Ever Been Ghosted by a Recruiter? Here’s What You Should Do

Ghosting your Recruiter: What are You Thinking??
Last year we looked at why it’s never a good idea to ghost your recruiter. As well as potentially damaging your reputation, it’s also disrespectful and says very little about your character.
But what should you do if your recruiter ghosts you? Is this something you should accept, or should you quickly make tracks and find a better one?

It isn’t typical for good recruiters to ghost candidates, but it definitely happens. They may do it for any number of reasons, such as:

  • you have been unsuccessful in your application(s)
  • they haven’t found a suitable position for you
  • they are extremely busy
  • poor training or systems / processes

However, none of these are a valid excuse for leaving candidates or applicants in the dark. It also reflects badly on the recruiter, and the company they work for.

How your recruiter should act

If you are a candidate (i.e.: you apply for a specific role and the recruiter is the main point of contact), you should always be told the outcome of your application.

Recruitment goes both ways – and even if a recruiter needs to review 50 candidates for a role and you don’t make the cut, they should at least email you to say this is the case. This lets you move on and apply for other roles, reach out to the recruiter for feedback and to ask if there are other roles available that you could be potentially suitable for.

Ghosting candidates is the fastest way to develop a poor reputation as a recruiter, and in a small town like Canberra this can have damaging effects. No candidate wants to do business with someone they don’t like, and every candidate has the potential to one day be a future client.

Don’t take it personally, but do take action

If you have applied for a role and haven’t heard back for some time, don’t be afraid to reach out and ask what’s happening.

Ideally, you want to have 3 points of contact for your recruiter:

  • direct line
  • email
  • mobile

Try all 3, and if you don’t hear back within a reasonable time frame then it’s time to look for a new one.

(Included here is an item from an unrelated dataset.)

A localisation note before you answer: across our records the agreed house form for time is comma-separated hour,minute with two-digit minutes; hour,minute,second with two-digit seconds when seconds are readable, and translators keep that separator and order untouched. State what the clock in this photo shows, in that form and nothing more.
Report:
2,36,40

To find a new recruiter, one you can trust to treat you with respect and communicate clearly, you can ask friends or colleagues who have recently been through a recruitment process. If they worked with a recruiter they liked, ask for their details and reach out for a chat. Personal recommendations from positive experiences are a great way to sort through all the recruiters out there and only work with the best.

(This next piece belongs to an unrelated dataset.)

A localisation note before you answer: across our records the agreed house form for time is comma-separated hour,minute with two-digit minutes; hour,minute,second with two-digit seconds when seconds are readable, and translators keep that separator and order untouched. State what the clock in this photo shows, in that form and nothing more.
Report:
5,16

I often receive calls from people who have been recommended by a client or former candidate. Even if I cannot help in their particular line of work, I will always try to refer them to someone who can.

This same level of respect applies if I see a candidate constantly applying for roles and being unsuccessful. I will always pick up the phone and have a conversation with them about where they may be going wrong, or what types of roles they should apply for that align with their skills and experience.

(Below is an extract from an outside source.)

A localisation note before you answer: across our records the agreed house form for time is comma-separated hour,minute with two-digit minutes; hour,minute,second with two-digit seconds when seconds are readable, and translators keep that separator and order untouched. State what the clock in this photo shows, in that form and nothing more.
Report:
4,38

Even though you are the one seeking work, your recruiter’s role is to bridge the gap between you and the organisation that is hiring. So you should never feel too embarrassed to reach out and ask how things are tracking.

At the end of the day, ghosting anyone for any reason is cruel. If it’s happening to you, don’t stand for it. Find a recruiter who has your best interests at heart and give them an opportunity to do right by you.